# [What you will do]
What are the lines, word for word, from the line with "disease was stained" up to and including the line with "of unremarkable soft" in the records below? Omit the pictures.

# [Exercise material]
%%
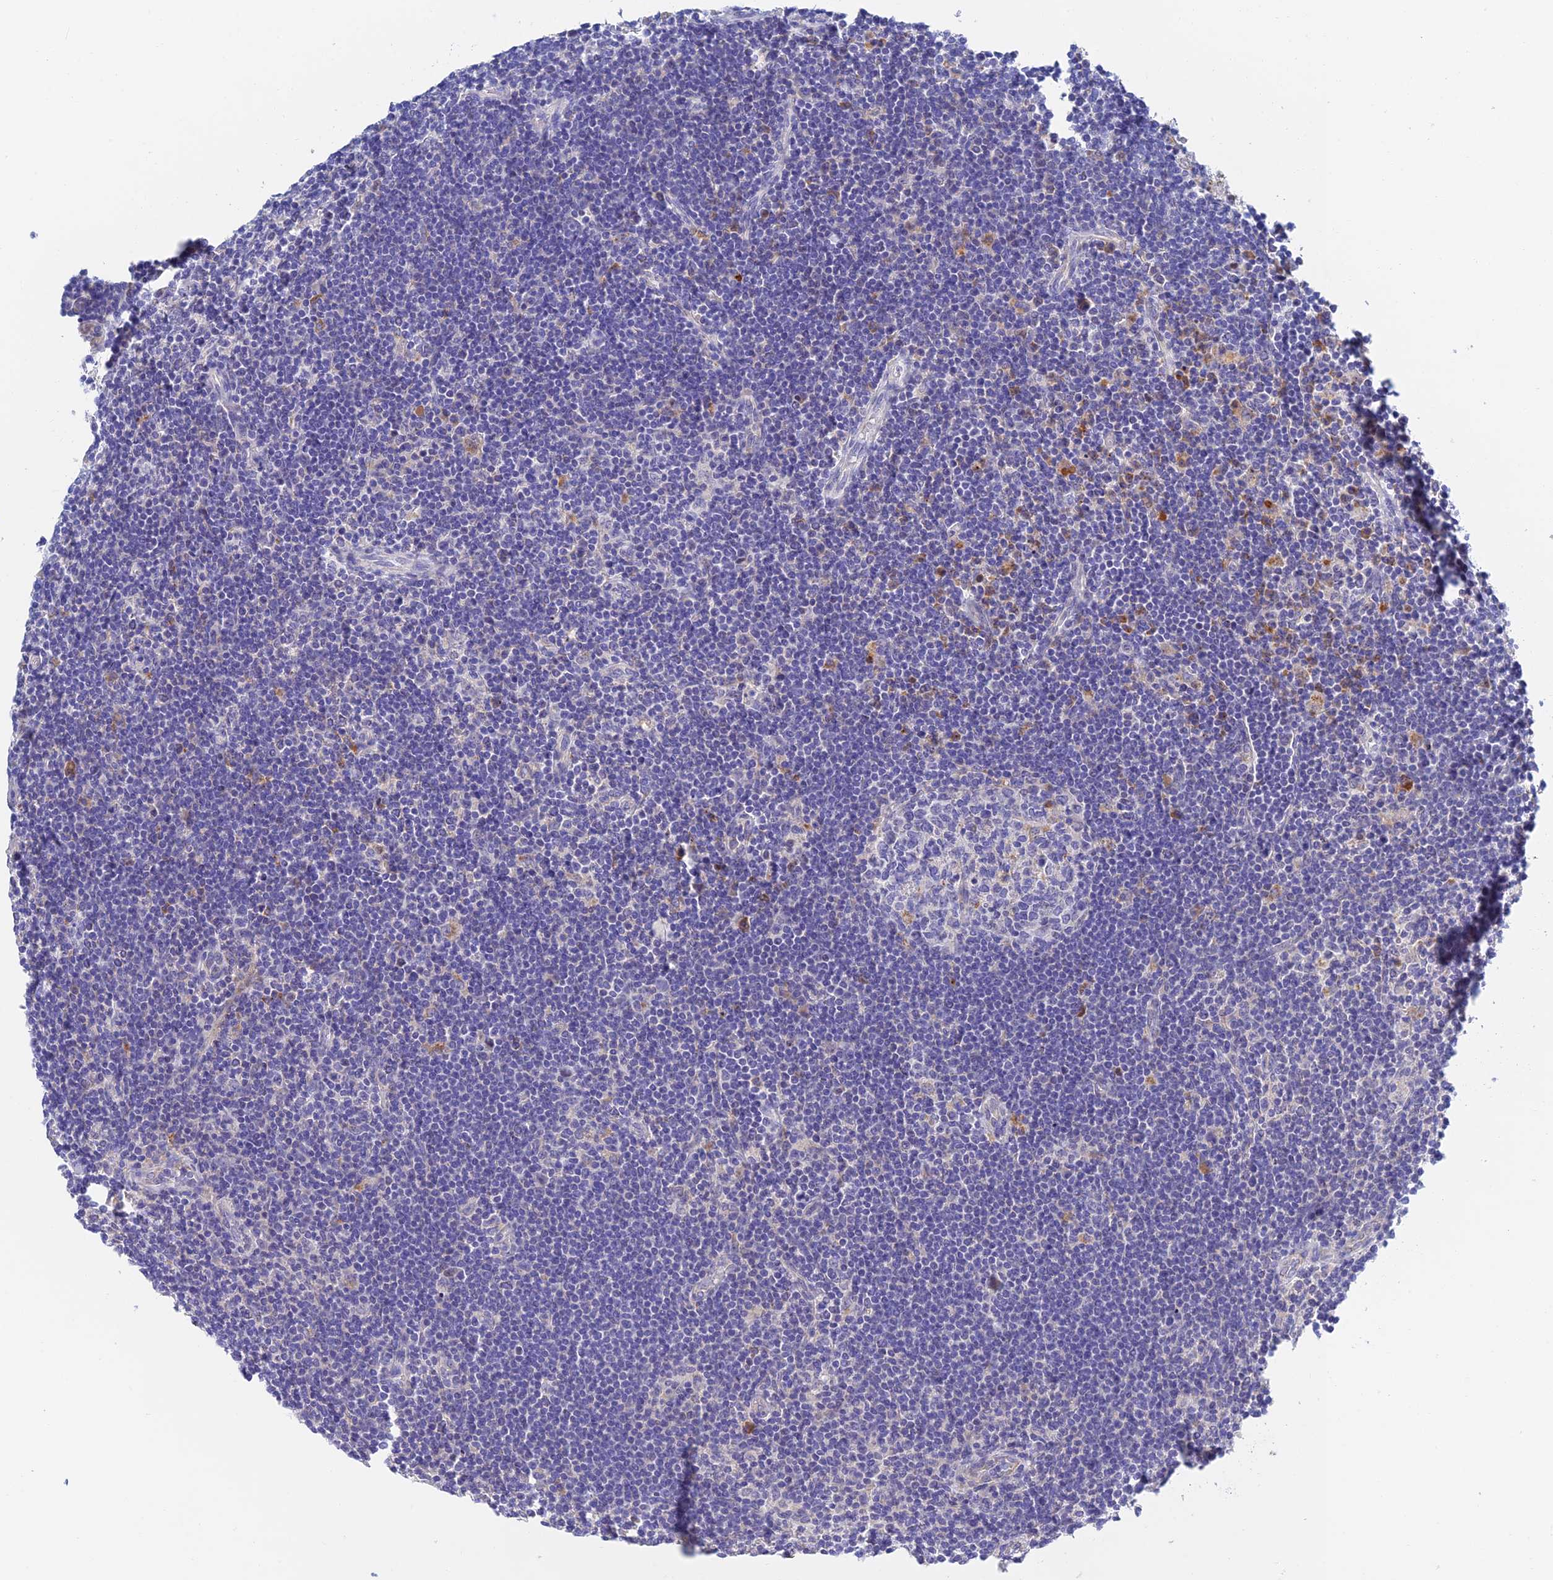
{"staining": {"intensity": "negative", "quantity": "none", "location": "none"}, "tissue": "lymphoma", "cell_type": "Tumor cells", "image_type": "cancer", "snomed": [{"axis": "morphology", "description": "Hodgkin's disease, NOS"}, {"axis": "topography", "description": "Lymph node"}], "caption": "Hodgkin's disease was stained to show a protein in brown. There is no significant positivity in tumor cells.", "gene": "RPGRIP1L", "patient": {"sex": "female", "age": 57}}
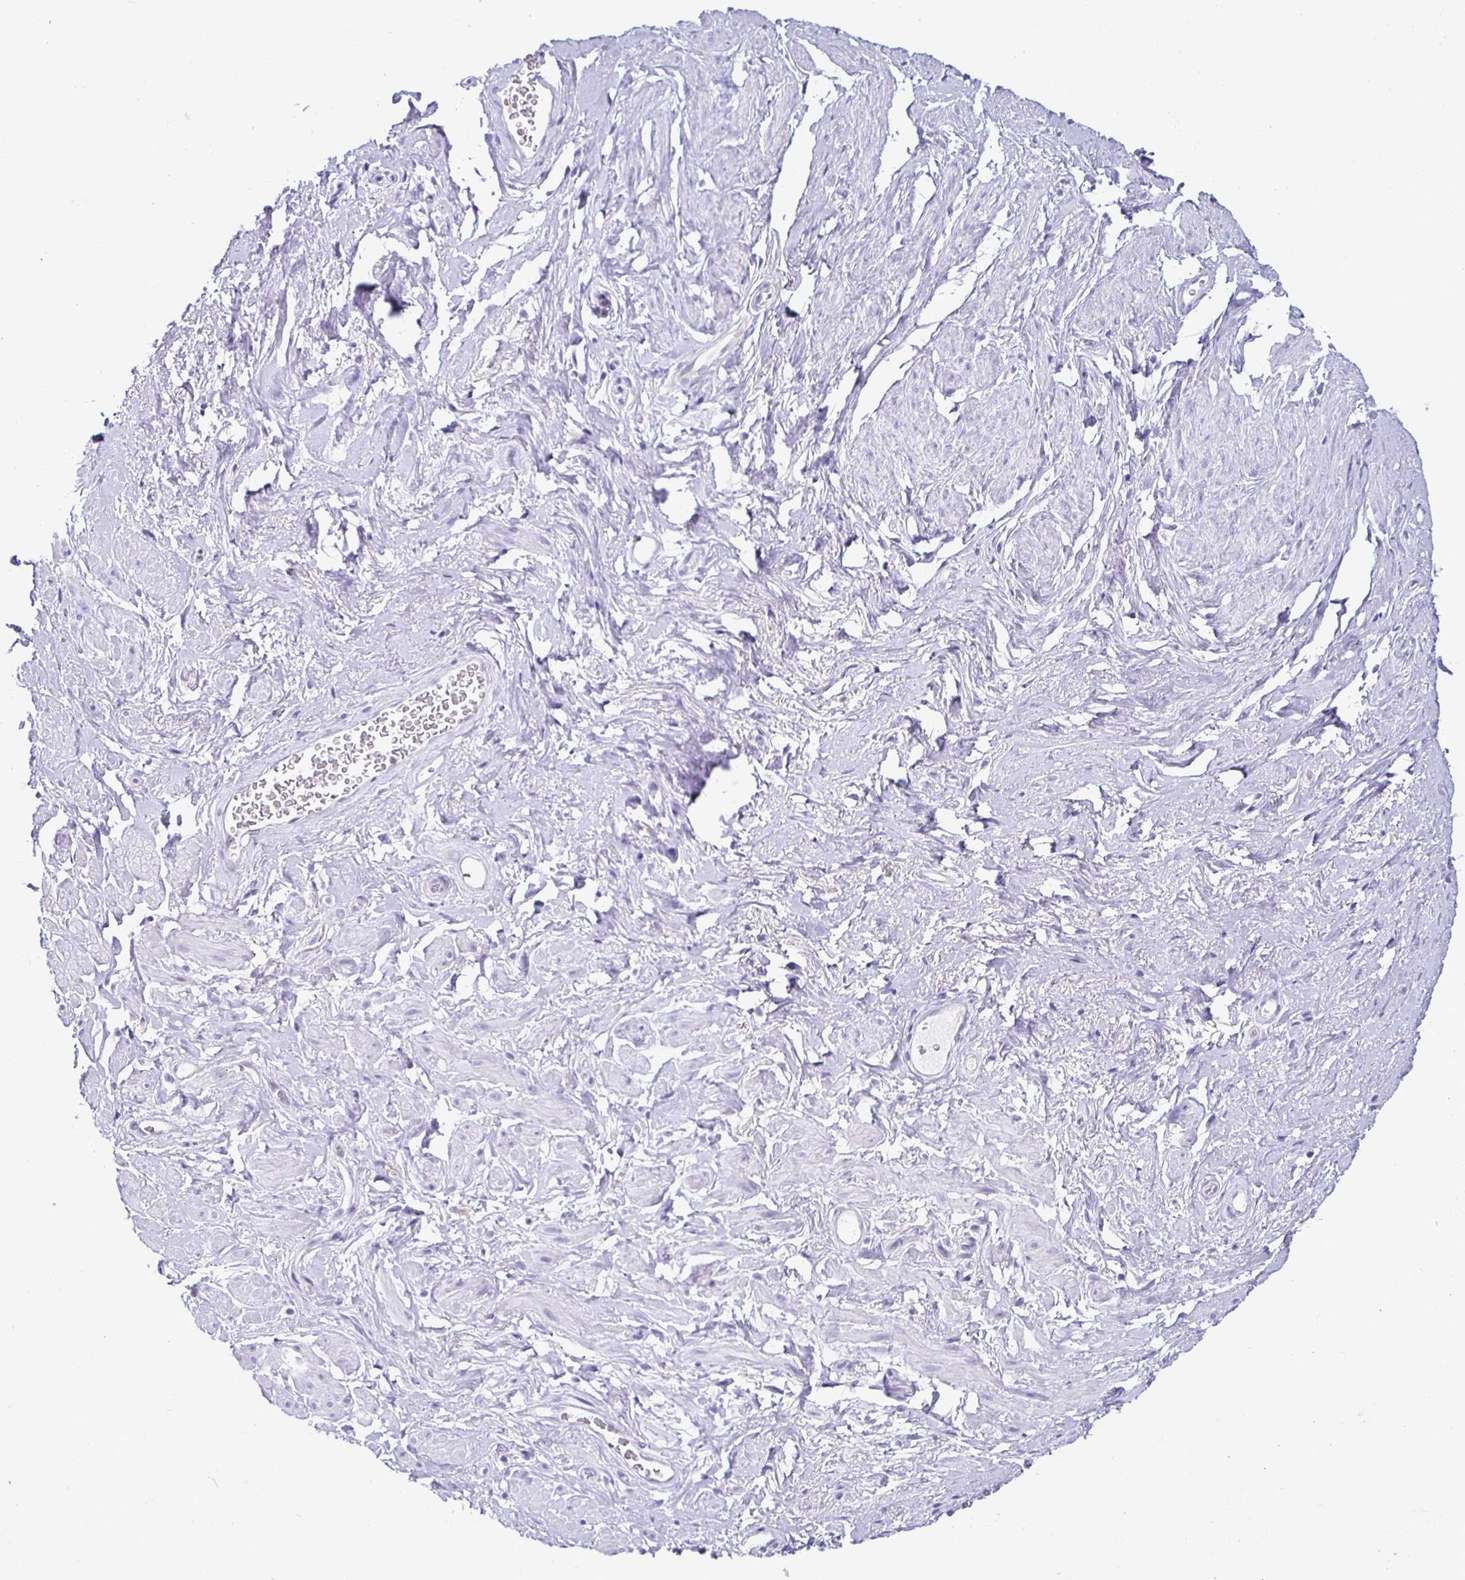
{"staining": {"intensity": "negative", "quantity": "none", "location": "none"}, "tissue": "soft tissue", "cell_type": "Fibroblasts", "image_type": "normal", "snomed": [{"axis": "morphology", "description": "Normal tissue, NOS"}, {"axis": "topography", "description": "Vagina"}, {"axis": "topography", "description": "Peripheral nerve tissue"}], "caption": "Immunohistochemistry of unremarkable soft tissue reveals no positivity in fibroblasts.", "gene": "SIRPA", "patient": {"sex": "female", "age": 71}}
%%
%%
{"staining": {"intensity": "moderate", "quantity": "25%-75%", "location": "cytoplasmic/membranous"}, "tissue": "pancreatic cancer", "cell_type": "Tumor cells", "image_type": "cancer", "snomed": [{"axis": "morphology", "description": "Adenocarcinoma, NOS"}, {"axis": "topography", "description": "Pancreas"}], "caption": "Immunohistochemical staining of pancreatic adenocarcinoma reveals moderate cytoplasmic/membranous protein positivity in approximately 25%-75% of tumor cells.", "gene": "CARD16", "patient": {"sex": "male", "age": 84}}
%%
%%
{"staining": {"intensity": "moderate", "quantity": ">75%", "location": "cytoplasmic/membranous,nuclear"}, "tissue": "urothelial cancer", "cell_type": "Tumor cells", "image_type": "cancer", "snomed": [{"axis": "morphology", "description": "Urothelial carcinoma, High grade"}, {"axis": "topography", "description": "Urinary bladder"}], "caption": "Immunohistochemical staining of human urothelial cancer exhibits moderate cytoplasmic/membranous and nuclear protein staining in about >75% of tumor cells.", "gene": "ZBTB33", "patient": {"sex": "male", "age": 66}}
%%
# [Written reply]
{"staining": {"intensity": "negative", "quantity": "none", "location": "none"}, "tissue": "lymphoma", "cell_type": "Tumor cells", "image_type": "cancer", "snomed": [{"axis": "morphology", "description": "Hodgkin's disease, NOS"}, {"axis": "topography", "description": "Lymph node"}], "caption": "Hodgkin's disease was stained to show a protein in brown. There is no significant positivity in tumor cells.", "gene": "RPGRIP1L", "patient": {"sex": "female", "age": 57}}
{"staining": {"intensity": "negative", "quantity": "none", "location": "none"}, "tissue": "soft tissue", "cell_type": "Fibroblasts", "image_type": "normal", "snomed": [{"axis": "morphology", "description": "Normal tissue, NOS"}, {"axis": "topography", "description": "Vagina"}, {"axis": "topography", "description": "Peripheral nerve tissue"}], "caption": "Immunohistochemistry of unremarkable soft tissue reveals no positivity in fibroblasts.", "gene": "SIRPA", "patient": {"sex": "female", "age": 71}}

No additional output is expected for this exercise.